My last blog was a little bit suggestive about pharmaceutical companies and their motives. This is just an opinion that I share with many other people on the internet. Isn't the web a fantastic medium for being loud and controversial whilst hiding behind your computer terminal? I am not trying to be in any way controversial, I am just talking about this illness that we have and I was just sharing my beliefs. Right or wrong, it is my opinion, I'm not stating it as fact. Writing about Gilenya when little changes can be quite tricky.
Anyway, to keep up the 'conspiracy theory', I'll mention another one doing the rounds. Before I do though, I must say that it is a theory that I do NOT follow. You ready for it? Here it comes: MS is not an autoimmune disease at all. The damage is caused by veins that are too narrow to allow the blood to drain away properly.
The Chronic Cerebalspinal Venous Insufficiency (CCSVI) theory has been doing the rounds for a while now.

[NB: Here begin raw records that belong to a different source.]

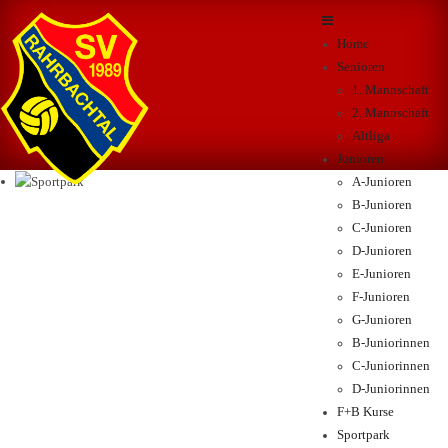
Home
Senioren
1. Mannschaft
2. Mannschaft
Altliga
Junioren
A-Junioren
B-Junioren
C-Junioren
D-Junioren
E-Junioren
F-Junioren
G-Junioren
B-Juniorinnen
C-Juniorinnen
D-Juniorinnen
F+B Kurse
Sportpark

I personally believe that CCSVI is a condition of MS, nit it is not a cause. Maybe it is a different illness to MS completely, but they both have the same result - lesions. Maybe there are other causes. Maybe there are other illnesses that are diagnosed as MS that actually are not.
Take Lyme disease, for example. Read a list of the symptoms of Lyme disease and you can be forgiven for wondering if you too have been mis-diagnosed. There is a simple way of ruling out Lyme disease though: Lesions. If your MRI scan results show any scars on your brain or spinal cord, it definitely isn't Lyme.
CCSVI can be treated. It is a relatively straightforward operation where they insert balloons into your veins and pump them up with the intention of widening them. Approximately, a third of people who have the procedure have noticeable improvements, but it isn't one that is available on the NHS. In fact people have gone to back street clinics all over the globe for four, even five figure sums for treatment that needs to be done every few years. It isn't a one off operation
I believe that some people who are primary progressive and skipped the relapsing remitting stage could have the potential to have CCSVI and not MS.
I also believe that the relapsing remitting, then the secondary progressive phases of MS is autoimmune, so it definitely is MS.